#### Selected extract:
*-*-*

Software Architecture Review Protocol
REVIEW_FILE = specs/architecture/architecture-review.md
Recommended Tools: Make sure you've read ~/.liza/AGENT_TOOLS.md list_directory_tree and codebase_search (fast and token-efficient semantic search) may be specifically useful.
Architecture is about trade-offs, not truths. Raise questions, suggest directions, avoid astronautics.
Invoked for: implementation planning, code review (P3 supplement), or explicit architectural evaluation.
Discovery → Analysis → Recommendations
Templates anchor cognition. Complete Phase 1 before Phase 2. The skill is a lens to apply to what you found, not slots to fill.

*-*-*

#### What to do:
Answer these questions on the architecture review protocol:
1. What path is assigned to REVIEW_FILE?
2. What three situations is the protocol invoked for?
3. Which phase must be completed before Phase 2?

Data records:

*-*-*

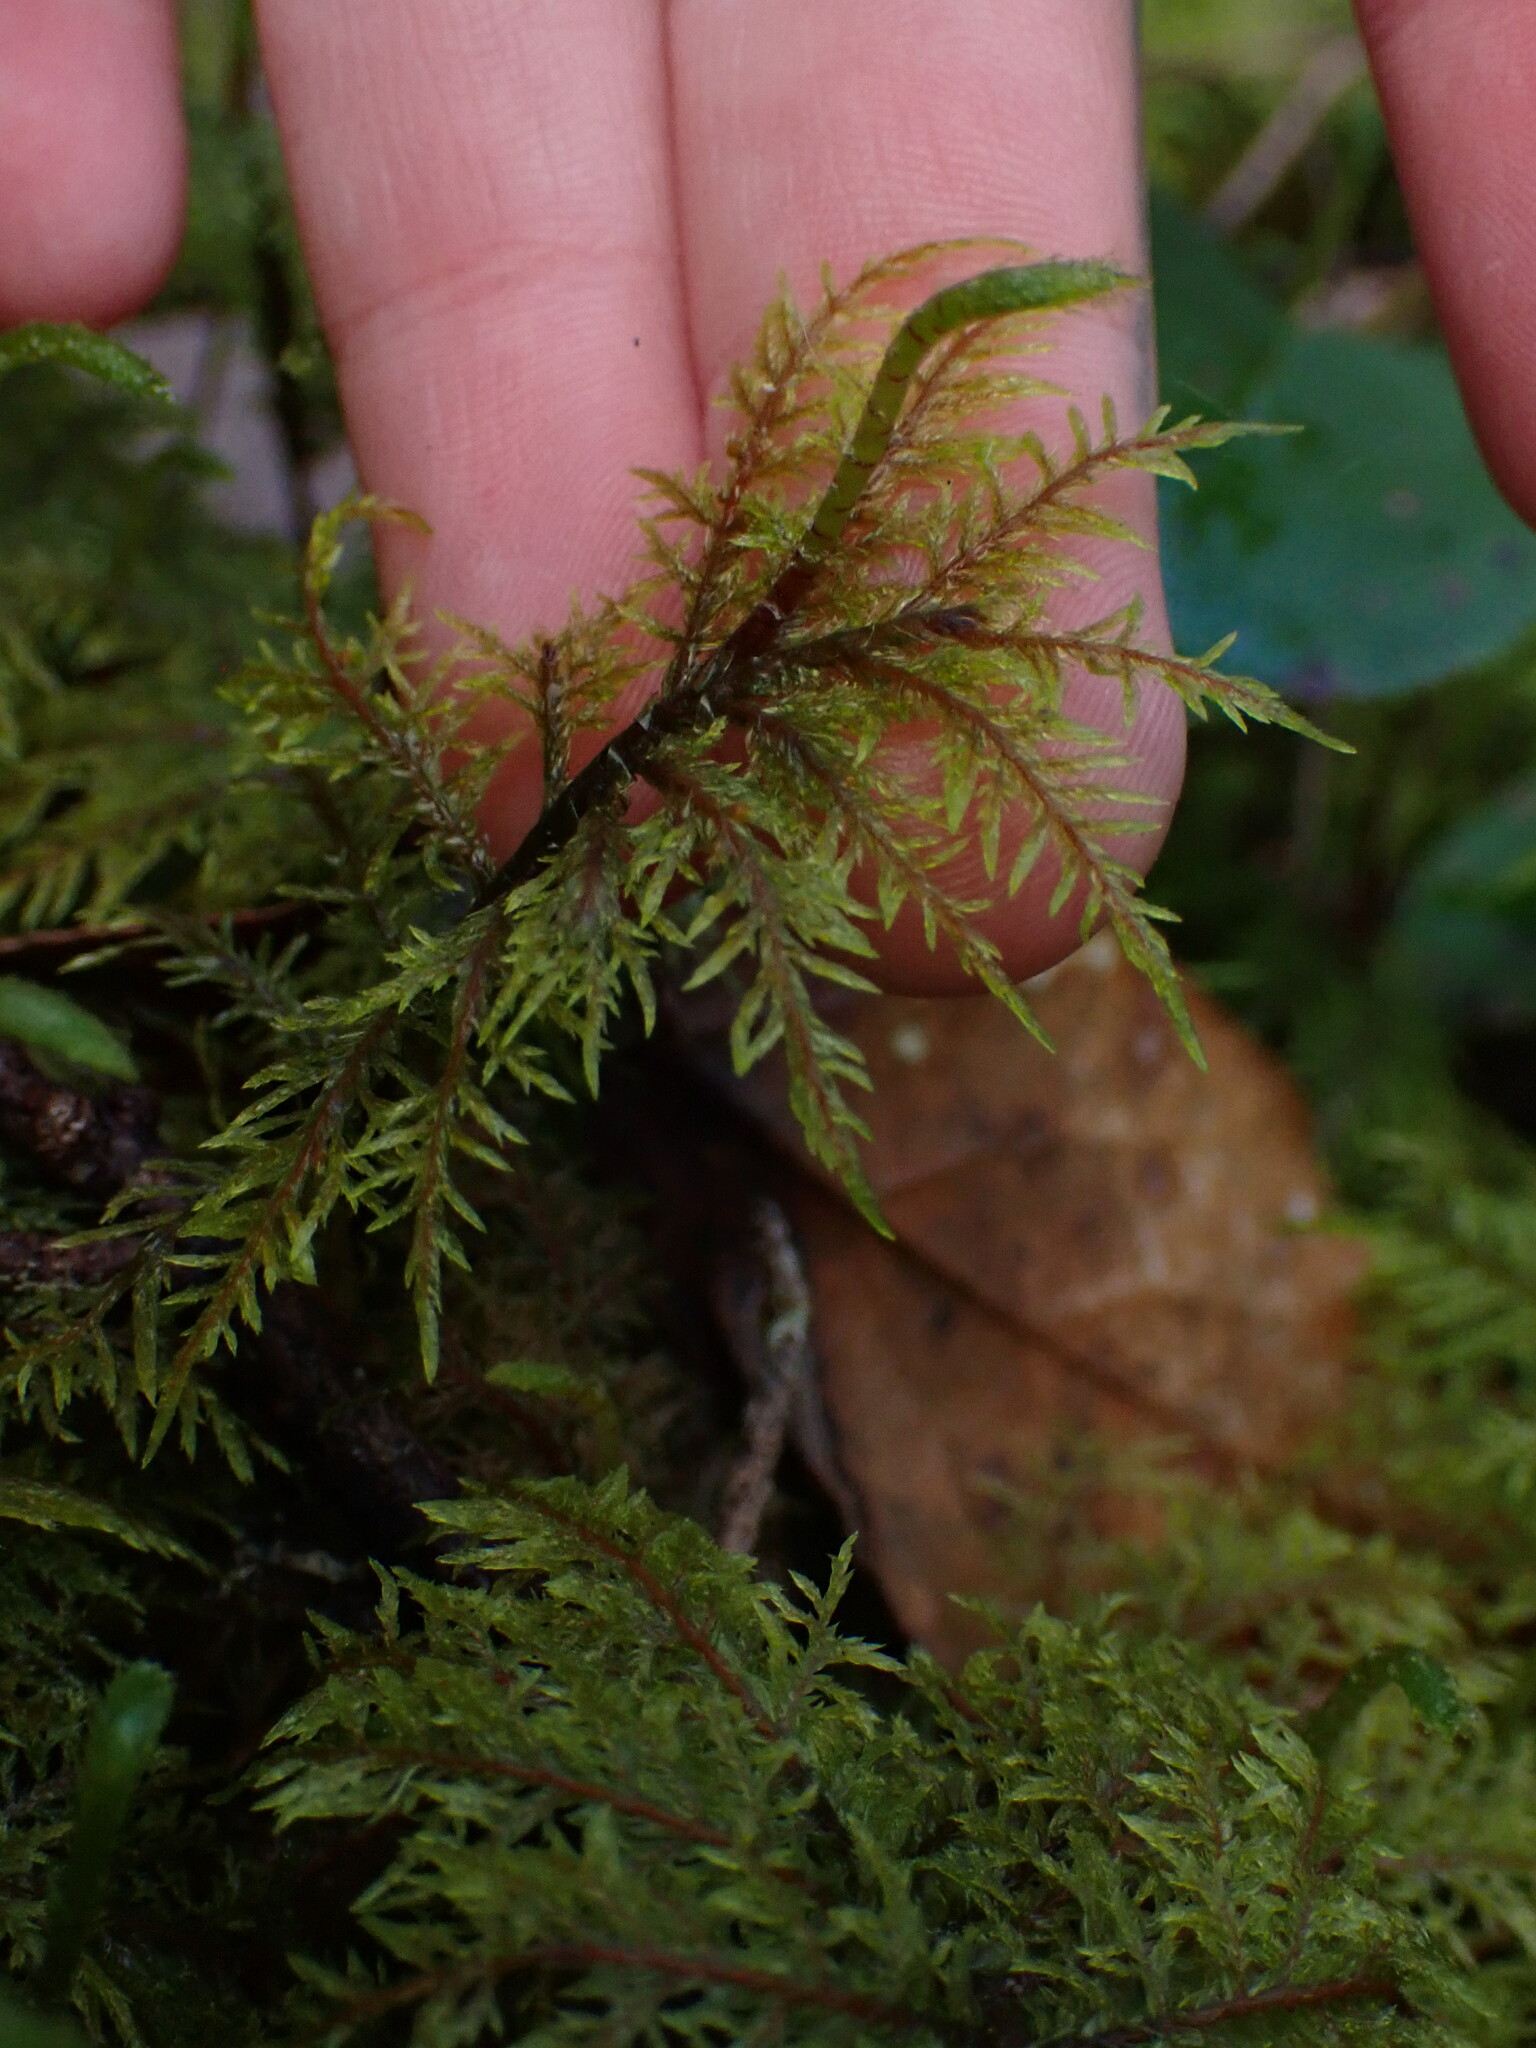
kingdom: Plantae
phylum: Bryophyta
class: Bryopsida
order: Hypnales
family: Hylocomiaceae
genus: Hylocomium
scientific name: Hylocomium splendens
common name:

*-*-*

#### Solution for this task:
1. specs/architecture/architecture-review.md
2. Implementation planning, code review (P3 supplement), and explicit architectural evaluation.
3. Phase 1.